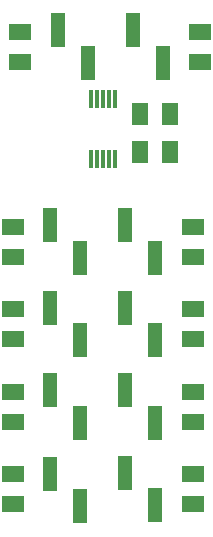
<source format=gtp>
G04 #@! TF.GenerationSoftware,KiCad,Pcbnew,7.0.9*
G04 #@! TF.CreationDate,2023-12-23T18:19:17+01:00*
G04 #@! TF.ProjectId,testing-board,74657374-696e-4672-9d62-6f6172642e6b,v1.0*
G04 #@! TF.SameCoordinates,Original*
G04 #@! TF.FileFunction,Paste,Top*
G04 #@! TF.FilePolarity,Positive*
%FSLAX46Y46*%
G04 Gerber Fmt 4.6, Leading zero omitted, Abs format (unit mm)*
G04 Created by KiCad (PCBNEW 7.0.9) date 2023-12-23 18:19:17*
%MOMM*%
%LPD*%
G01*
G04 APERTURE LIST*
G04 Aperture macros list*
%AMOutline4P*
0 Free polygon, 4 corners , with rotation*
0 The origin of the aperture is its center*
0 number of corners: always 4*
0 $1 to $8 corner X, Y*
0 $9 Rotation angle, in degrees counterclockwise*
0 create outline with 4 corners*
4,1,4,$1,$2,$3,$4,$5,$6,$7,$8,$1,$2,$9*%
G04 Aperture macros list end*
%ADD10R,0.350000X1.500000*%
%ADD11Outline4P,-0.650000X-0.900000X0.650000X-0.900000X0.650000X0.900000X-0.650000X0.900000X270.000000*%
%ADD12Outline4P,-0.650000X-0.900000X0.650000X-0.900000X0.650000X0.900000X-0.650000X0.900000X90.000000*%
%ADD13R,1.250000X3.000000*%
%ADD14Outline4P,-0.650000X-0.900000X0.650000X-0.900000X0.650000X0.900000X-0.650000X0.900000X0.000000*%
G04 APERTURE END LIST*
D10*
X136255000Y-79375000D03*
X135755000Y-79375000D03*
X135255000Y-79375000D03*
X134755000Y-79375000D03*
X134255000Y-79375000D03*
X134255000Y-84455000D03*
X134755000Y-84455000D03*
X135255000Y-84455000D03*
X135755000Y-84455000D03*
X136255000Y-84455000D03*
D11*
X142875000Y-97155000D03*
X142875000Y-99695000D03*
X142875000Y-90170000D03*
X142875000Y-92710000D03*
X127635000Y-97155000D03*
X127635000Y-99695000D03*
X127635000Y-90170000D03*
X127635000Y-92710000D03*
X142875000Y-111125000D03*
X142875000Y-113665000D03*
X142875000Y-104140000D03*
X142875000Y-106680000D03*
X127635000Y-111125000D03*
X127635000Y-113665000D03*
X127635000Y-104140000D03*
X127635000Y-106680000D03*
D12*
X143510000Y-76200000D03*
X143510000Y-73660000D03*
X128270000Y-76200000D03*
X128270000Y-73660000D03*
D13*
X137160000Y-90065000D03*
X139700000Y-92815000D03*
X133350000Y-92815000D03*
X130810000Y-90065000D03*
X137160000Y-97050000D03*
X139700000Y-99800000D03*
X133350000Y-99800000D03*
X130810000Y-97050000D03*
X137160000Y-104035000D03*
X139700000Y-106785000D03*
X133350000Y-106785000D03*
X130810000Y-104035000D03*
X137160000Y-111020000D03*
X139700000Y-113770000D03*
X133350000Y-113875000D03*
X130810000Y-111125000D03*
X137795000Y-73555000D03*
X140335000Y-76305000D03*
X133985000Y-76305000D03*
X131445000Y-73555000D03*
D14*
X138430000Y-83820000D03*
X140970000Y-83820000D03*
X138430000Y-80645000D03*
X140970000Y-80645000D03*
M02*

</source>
★ ★ ★
== TASK DIRECTIONS ==
A verbatim copy of the listing, with all pictures removed, is required.

== EXERCISE ANSWER ==
<source format=gtp>
G04 #@! TF.GenerationSoftware,KiCad,Pcbnew,7.0.9*
G04 #@! TF.CreationDate,2023-12-23T18:19:17+01:00*
G04 #@! TF.ProjectId,testing-board,74657374-696e-4672-9d62-6f6172642e6b,v1.0*
G04 #@! TF.SameCoordinates,Original*
G04 #@! TF.FileFunction,Paste,Top*
G04 #@! TF.FilePolarity,Positive*
%FSLAX46Y46*%
G04 Gerber Fmt 4.6, Leading zero omitted, Abs format (unit mm)*
G04 Created by KiCad (PCBNEW 7.0.9) date 2023-12-23 18:19:17*
%MOMM*%
%LPD*%
G01*
G04 APERTURE LIST*
G04 Aperture macros list*
%AMOutline4P*
0 Free polygon, 4 corners , with rotation*
0 The origin of the aperture is its center*
0 number of corners: always 4*
0 $1 to $8 corner X, Y*
0 $9 Rotation angle, in degrees counterclockwise*
0 create outline with 4 corners*
4,1,4,$1,$2,$3,$4,$5,$6,$7,$8,$1,$2,$9*%
G04 Aperture macros list end*
%ADD10R,0.350000X1.500000*%
%ADD11Outline4P,-0.650000X-0.900000X0.650000X-0.900000X0.650000X0.900000X-0.650000X0.900000X270.000000*%
%ADD12Outline4P,-0.650000X-0.900000X0.650000X-0.900000X0.650000X0.900000X-0.650000X0.900000X90.000000*%
%ADD13R,1.250000X3.000000*%
%ADD14Outline4P,-0.650000X-0.900000X0.650000X-0.900000X0.650000X0.900000X-0.650000X0.900000X0.000000*%
G04 APERTURE END LIST*
D10*
X136255000Y-79375000D03*
X135755000Y-79375000D03*
X135255000Y-79375000D03*
X134755000Y-79375000D03*
X134255000Y-79375000D03*
X134255000Y-84455000D03*
X134755000Y-84455000D03*
X135255000Y-84455000D03*
X135755000Y-84455000D03*
X136255000Y-84455000D03*
D11*
X142875000Y-97155000D03*
X142875000Y-99695000D03*
X142875000Y-90170000D03*
X142875000Y-92710000D03*
X127635000Y-97155000D03*
X127635000Y-99695000D03*
X127635000Y-90170000D03*
X127635000Y-92710000D03*
X142875000Y-111125000D03*
X142875000Y-113665000D03*
X142875000Y-104140000D03*
X142875000Y-106680000D03*
X127635000Y-111125000D03*
X127635000Y-113665000D03*
X127635000Y-104140000D03*
X127635000Y-106680000D03*
D12*
X143510000Y-76200000D03*
X143510000Y-73660000D03*
X128270000Y-76200000D03*
X128270000Y-73660000D03*
D13*
X137160000Y-90065000D03*
X139700000Y-92815000D03*
X133350000Y-92815000D03*
X130810000Y-90065000D03*
X137160000Y-97050000D03*
X139700000Y-99800000D03*
X133350000Y-99800000D03*
X130810000Y-97050000D03*
X137160000Y-104035000D03*
X139700000Y-106785000D03*
X133350000Y-106785000D03*
X130810000Y-104035000D03*
X137160000Y-111020000D03*
X139700000Y-113770000D03*
X133350000Y-113875000D03*
X130810000Y-111125000D03*
X137795000Y-73555000D03*
X140335000Y-76305000D03*
X133985000Y-76305000D03*
X131445000Y-73555000D03*
D14*
X138430000Y-83820000D03*
X140970000Y-83820000D03*
X138430000Y-80645000D03*
X140970000Y-80645000D03*
M02*

</source>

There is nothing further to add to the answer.